Problem to work on: I'd like an exact copy of only the lines from the start of the listing below through the line that holds "Kërcimit nga Ministria". Please keep the pictures out.

Task input:

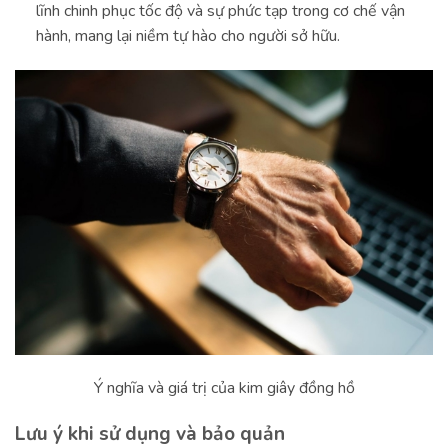
lĩnh chinh phục tốc độ và sự phức tạp trong cơ chế vận
hành, mang lại niềm tự hào cho người sở hữu.
Ý nghĩa và giá trị của kim giây đồng hồ
Lưu ý khi sử dụng và bảo quản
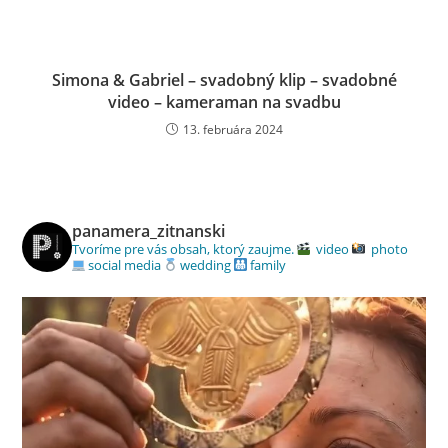
Simona & Gabriel – svadobný klip – svadobné
video – kameraman na svadbu
13. februára 2024
panamera_zitnanski
Tvoríme pre vás obsah, ktorý zaujme.
video
photo
social media
wedding
family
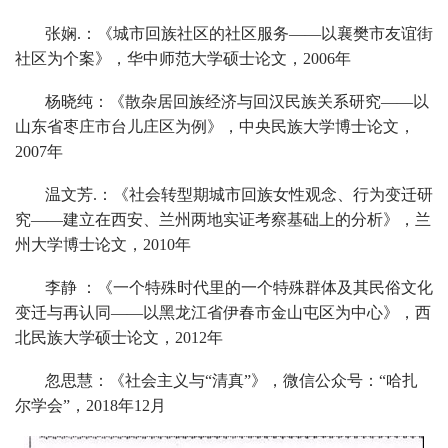
张娴.：《城市回族社区的社区服务——以襄樊市友谊街
社区为个案》，华中师范大学硕士论文，2006年
杨晓纯：《散杂居回族经济与回汉民族关系研究——以
山东省枣庄市台儿庄区为例》，中央民族大学博士论文，
2007年
温文芳.：《社会转型期城市回族女性观念、行为变迁研
究——建立在西安、兰州两地实证考察基础上的分析》，兰
州大学博士论文，2010年
李静 ：《一个特殊时代里的一个特殊群体及其民俗文化
变迁与再认同——以黑龙江省伊春市金山屯区为中心》，西
北民族大学硕士论文，2012年
忽思慧：《社会主义与“清真”》，微信公众号：“哈扎
尔学会”，2018年12月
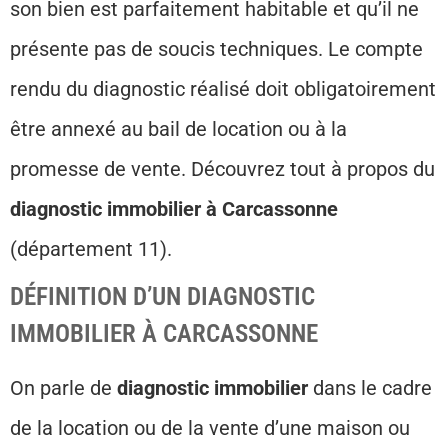
son bien est parfaitement habitable et qu’il ne
présente pas de soucis techniques. Le compte
rendu du diagnostic réalisé doit obligatoirement
être annexé au bail de location ou à la
promesse de vente. Découvrez tout à propos du
diagnostic immobilier à Carcassonne
(département 11).
DÉFINITION D’UN DIAGNOSTIC
IMMOBILIER À CARCASSONNE
On parle de
diagnostic immobilier
dans le cadre
de la location ou de la vente d’une maison ou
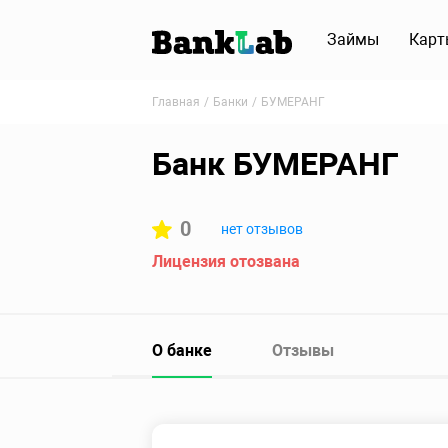
Займы
Карт
Главная
Банки
БУМЕРАНГ
Банк БУМЕРАНГ
0
нет отзывов
Лицензия отозвана
О банке
Отзывы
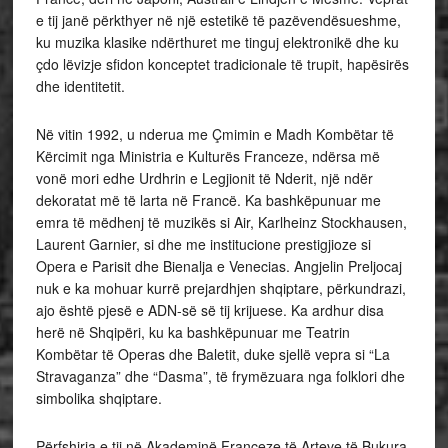
e tij janë përkthyer në një estetikë të pazëvendësueshme,
ku muzika klasike ndërthuret me tinguj elektronikë dhe ku
çdo lëvizje sfidon konceptet tradicionale të trupit, hapësirës
dhe identitetit.
Në vitin 1992, u nderua me Çmimin e Madh Kombëtar të
Kërcimit nga Ministria e Kulturës Franceze, ndërsa më
vonë mori edhe Urdhrin e Legjionit të Nderit, një ndër
dekoratat më të larta në Francë. Ka bashkëpunuar me
emra të mëdhenj të muzikës si Air, Karlheinz Stockhausen,
Laurent Garnier, si dhe me institucione prestigjioze si
Opera e Parisit dhe Bienalja e Venecias. Angjelin Preljocaj
nuk e ka mohuar kurrë prejardhjen shqiptare, përkundrazi,
ajo është pjesë e ADN-së së tij krijuese. Ka ardhur disa
herë në Shqipëri, ku ka bashkëpunuar me Teatrin
Kombëtar të Operas dhe Baletit, duke sjellë vepra si “La
Stravaganza” dhe “Dasma”, të frymëzuara nga folklori dhe
simbolika shqiptare.
Përfshirja e tij në Akademinë Franceze të Arteve të Bukura,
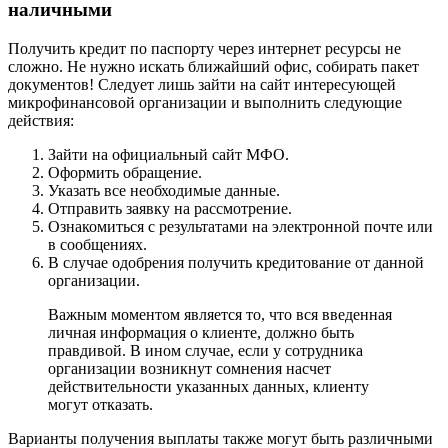
наличными
Получить кредит по паспорту через интернет ресурсы не
сложно. Не нужно искать ближайший офис, собирать пакет
документов! Следует лишь зайти на сайт интересующей
микрофинансовой организации и выполнить следующие
действия:
Зайти на официальный сайт МФО.
Оформить обращение.
Указать все необходимые данные.
Отправить заявку на рассмотрение.
Ознакомиться с результатами на электронной почте или
в сообщениях.
В случае одобрения получить кредитование от данной
организации.
Важным моментом является то, что вся введенная
личная информация о клиенте, должно быть
правдивой. В ином случае, если у сотрудника
организации возникнут сомнения насчет
действительности указанных данных, клиенту
могут отказать.
Варианты получения выплаты также могут быть различными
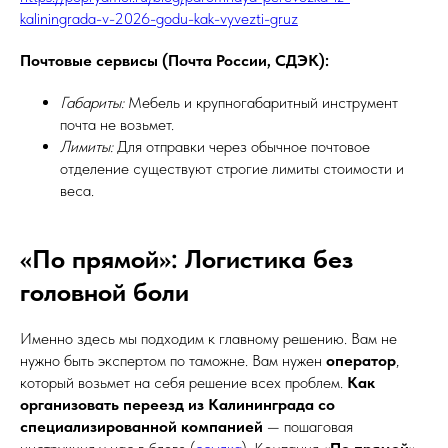
kaliningrada-v-2026-godu-kak-vyvezti-gruz
Почтовые сервисы (Почта России, СДЭК):
Габариты:
Мебель и крупногабаритный инструмент
почта не возьмет.
Лимиты:
Для отправки через обычное почтовое
отделение существуют строгие лимиты стоимости и
веса.
«По прямой»: Логистика без
головной боли
Именно здесь мы подходим к главному решению. Вам не
нужно быть экспертом по таможне. Вам нужен
оператор
,
который возьмет на себя решение всех проблем.
Как
организовать переезд из Калининграда со
специализированной компанией
— пошаговая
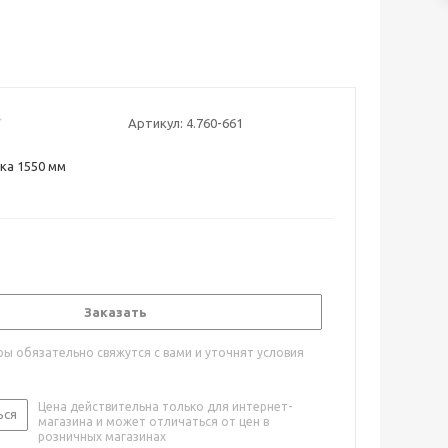
Артикул:
4.760-661
ка 1550 мм
Заказать
ы обязательно свяжутся с вами и уточнят условия
Цена действительна только для интернет-
ься
магазина и может отличаться от цен в
розничных магазинах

Written response:
lĩnh chinh phục tốc độ và sự phức tạp trong cơ chế vận
hành, mang lại niềm tự hào cho người sở hữu.
Ý nghĩa và giá trị của kim giây đồng hồ
Lưu ý khi sử dụng và bảo quản
Simona & Gabriel – svadobný klip – svadobné
video – kameraman na svadbu
13. februára 2024
panamera_zitnanski
Tvoríme pre vás obsah, ktorý zaujme.
video
photo
social media
wedding
family
张娴.：《城市回族社区的社区服务——以襄樊市友谊街
社区为个案》，华中师范大学硕士论文，2006年
杨晓纯：《散杂居回族经济与回汉民族关系研究——以
山东省枣庄市台儿庄区为例》，中央民族大学博士论文，
2007年
温文芳.：《社会转型期城市回族女性观念、行为变迁研
究——建立在西安、兰州两地实证考察基础上的分析》，兰
州大学博士论文，2010年
李静 ：《一个特殊时代里的一个特殊群体及其民俗文化
变迁与再认同——以黑龙江省伊春市金山屯区为中心》，西
北民族大学硕士论文，2012年
忽思慧：《社会主义与“清真”》，微信公众号：“哈扎
尔学会”，2018年12月
son bien est parfaitement habitable et qu’il ne
présente pas de soucis techniques. Le compte
rendu du diagnostic réalisé doit obligatoirement
être annexé au bail de location ou à la
promesse de vente. Découvrez tout à propos du
diagnostic immobilier à Carcassonne
(département 11).
DÉFINITION D’UN DIAGNOSTIC
IMMOBILIER À CARCASSONNE
On parle de
diagnostic immobilier
dans le cadre
de la location ou de la vente d’une maison ou
Займы
Карт
Главная
Банки
БУМЕРАНГ
Банк БУМЕРАНГ
0
нет отзывов
Лицензия отозвана
О банке
Отзывы
e tij janë përkthyer në një estetikë të pazëvendësueshme,
ku muzika klasike ndërthuret me tinguj elektronikë dhe ku
çdo lëvizje sfidon konceptet tradicionale të trupit, hapësirës
dhe identitetit.
Në vitin 1992, u nderua me Çmimin e Madh Kombëtar të
Kërcimit nga Ministria e Kulturës Franceze, ndërsa më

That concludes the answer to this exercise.